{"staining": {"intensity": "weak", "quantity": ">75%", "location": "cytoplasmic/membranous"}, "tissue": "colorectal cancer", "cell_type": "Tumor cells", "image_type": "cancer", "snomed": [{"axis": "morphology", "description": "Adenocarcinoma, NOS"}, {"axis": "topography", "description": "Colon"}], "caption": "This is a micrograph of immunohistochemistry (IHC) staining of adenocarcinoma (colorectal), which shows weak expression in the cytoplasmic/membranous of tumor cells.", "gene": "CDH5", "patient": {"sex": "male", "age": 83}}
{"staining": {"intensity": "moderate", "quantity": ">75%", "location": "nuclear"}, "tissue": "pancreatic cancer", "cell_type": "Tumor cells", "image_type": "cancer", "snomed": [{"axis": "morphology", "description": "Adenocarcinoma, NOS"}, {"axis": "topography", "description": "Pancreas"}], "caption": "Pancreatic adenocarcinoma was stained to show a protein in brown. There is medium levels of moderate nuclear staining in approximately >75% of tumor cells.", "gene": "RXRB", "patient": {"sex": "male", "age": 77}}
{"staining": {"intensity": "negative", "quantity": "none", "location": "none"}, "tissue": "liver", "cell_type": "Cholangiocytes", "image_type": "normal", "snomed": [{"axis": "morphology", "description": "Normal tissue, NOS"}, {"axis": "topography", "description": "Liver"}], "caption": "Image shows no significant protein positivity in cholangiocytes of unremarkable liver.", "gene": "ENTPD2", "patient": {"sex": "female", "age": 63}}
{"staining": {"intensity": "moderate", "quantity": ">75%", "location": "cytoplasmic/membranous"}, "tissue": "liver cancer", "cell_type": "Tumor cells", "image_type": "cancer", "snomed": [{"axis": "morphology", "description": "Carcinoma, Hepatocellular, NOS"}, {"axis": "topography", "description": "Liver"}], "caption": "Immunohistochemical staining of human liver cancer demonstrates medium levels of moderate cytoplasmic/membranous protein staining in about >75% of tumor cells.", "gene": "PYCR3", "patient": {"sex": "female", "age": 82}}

-- Requirement --
Copy all of the data. Keep every word exactly as it is.

-- Response --
{"staining": {"intensity": "weak", "quantity": ">75%", "location": "cytoplasmic/membranous"}, "tissue": "colorectal cancer", "cell_type": "Tumor cells", "image_type": "cancer", "snomed": [{"axis": "morphology", "description": "Adenocarcinoma, NOS"}, {"axis": "topography", "description": "Colon"}], "caption": "This is a micrograph of immunohistochemistry (IHC) staining of adenocarcinoma (colorectal), which shows weak expression in the cytoplasmic/membranous of tumor cells.", "gene": "CDH5", "patient": {"sex": "male", "age": 83}}
{"staining": {"intensity": "moderate", "quantity": ">75%", "location": "nuclear"}, "tissue": "pancreatic cancer", "cell_type": "Tumor cells", "image_type": "cancer", "snomed": [{"axis": "morphology", "description": "Adenocarcinoma, NOS"}, {"axis": "topography", "description": "Pancreas"}], "caption": "Pancreatic adenocarcinoma was stained to show a protein in brown. There is medium levels of moderate nuclear staining in approximately >75% of tumor cells.", "gene": "RXRB", "patient": {"sex": "male", "age": 77}}
{"staining": {"intensity": "negative", "quantity": "none", "location": "none"}, "tissue": "liver", "cell_type": "Cholangiocytes", "image_type": "normal", "snomed": [{"axis": "morphology", "description": "Normal tissue, NOS"}, {"axis": "topography", "description": "Liver"}], "caption": "Image shows no significant protein positivity in cholangiocytes of unremarkable liver.", "gene": "ENTPD2", "patient": {"sex": "female", "age": 63}}
{"staining": {"intensity": "moderate", "quantity": ">75%", "location": "cytoplasmic/membranous"}, "tissue": "liver cancer", "cell_type": "Tumor cells", "image_type": "cancer", "snomed": [{"axis": "morphology", "description": "Carcinoma, Hepatocellular, NOS"}, {"axis": "topography", "description": "Liver"}], "caption": "Immunohistochemical staining of human liver cancer demonstrates medium levels of moderate cytoplasmic/membranous protein staining in about >75% of tumor cells.", "gene": "PYCR3", "patient": {"sex": "female", "age": 82}}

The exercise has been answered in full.